Indexing
In order for web pages to be included within search results, they must be in Google’s index. Search engine indexing is a complex topic and is dependent on a number of different factors. Our SEO Office Hours Notes on indexing cover a range of best practices and compile indexability advice Google has released in their Office Hours sessions to help ensure your website’s important pages are indexed by search engines.
URLs Removed With the URL Removal Tool Will Be Crawled and Indexed But Stripped From Search Results
If you use the URL removal tool, they should disappear from results within a day. However they are still technically indexed, and recrawled periodically, so when the removal expires, they will appear again based on the latest crawl data. Later he clarifies that these URLs are just stripped out of the search results at the last minute, and is still included in other calculations.
RSS + PubSubHubbub is better than XML sitemaps
John recommends using RSS with PubSubHubbub as the fastest way to get new content indexed.
Disallow doesn’t prevent indexing
A disallowed URL will be indexed and shown in results if Google has sufficient external signals.
Google Can Index Without Looking At Content
Google can index pages without ever looking at the content.
Canonicalised Pages Show up in Google’s Index
Canonicalised pages will still show up for site: searches, but that doesn’t mean the canonical tags aren’t working.
Good Quality Category and Tag Page Can Be Indexable
John supports good quality ‘category’ type tag pages which are valuable to users and worth having indexable.
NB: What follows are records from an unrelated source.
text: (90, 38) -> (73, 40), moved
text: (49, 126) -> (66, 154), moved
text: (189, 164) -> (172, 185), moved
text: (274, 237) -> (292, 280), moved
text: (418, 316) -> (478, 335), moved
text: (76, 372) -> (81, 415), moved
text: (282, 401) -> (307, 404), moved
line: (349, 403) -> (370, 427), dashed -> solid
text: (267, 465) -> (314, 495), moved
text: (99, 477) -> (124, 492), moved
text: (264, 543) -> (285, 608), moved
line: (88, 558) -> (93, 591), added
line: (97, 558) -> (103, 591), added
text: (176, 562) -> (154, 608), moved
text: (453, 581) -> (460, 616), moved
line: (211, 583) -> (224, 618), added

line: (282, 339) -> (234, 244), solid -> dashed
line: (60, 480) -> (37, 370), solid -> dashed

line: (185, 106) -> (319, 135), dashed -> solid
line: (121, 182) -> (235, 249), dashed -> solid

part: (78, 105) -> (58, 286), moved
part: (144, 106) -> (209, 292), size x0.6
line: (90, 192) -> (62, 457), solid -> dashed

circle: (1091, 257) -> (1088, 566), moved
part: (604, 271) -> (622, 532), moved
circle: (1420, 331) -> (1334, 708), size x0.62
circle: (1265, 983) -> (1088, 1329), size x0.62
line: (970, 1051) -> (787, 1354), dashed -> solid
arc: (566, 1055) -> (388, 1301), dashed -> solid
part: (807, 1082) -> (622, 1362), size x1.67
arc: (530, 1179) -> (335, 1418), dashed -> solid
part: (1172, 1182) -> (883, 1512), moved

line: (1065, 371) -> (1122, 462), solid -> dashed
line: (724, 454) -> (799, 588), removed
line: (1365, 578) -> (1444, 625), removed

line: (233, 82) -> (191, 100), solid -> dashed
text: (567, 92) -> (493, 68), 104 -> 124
Indexing Paginated and Search Results Pages
Search results pages can be made indexable. Including only the 1st page of a paginated set is an option, provided you make sure that all the details/product pages can still be reached.
Canonicalise Product Variants
A discussion around when to canonicalise pages to other pages. e.g for colour variations of product pages.
Break XML Sitemaps into Small Chunks
Breaking up XML Sitemaps into smaller groups can give you more feedback on indexing issues, which are reported separately for each Sitemap in Webmaster Tools.
Google Will Rewrite Title Tags
Sometimes Google will rewrite your title tags if they have a lot of irrelevant keywords (keyword stuffed), if they are heavy duplicated or if they are too long to be displayed.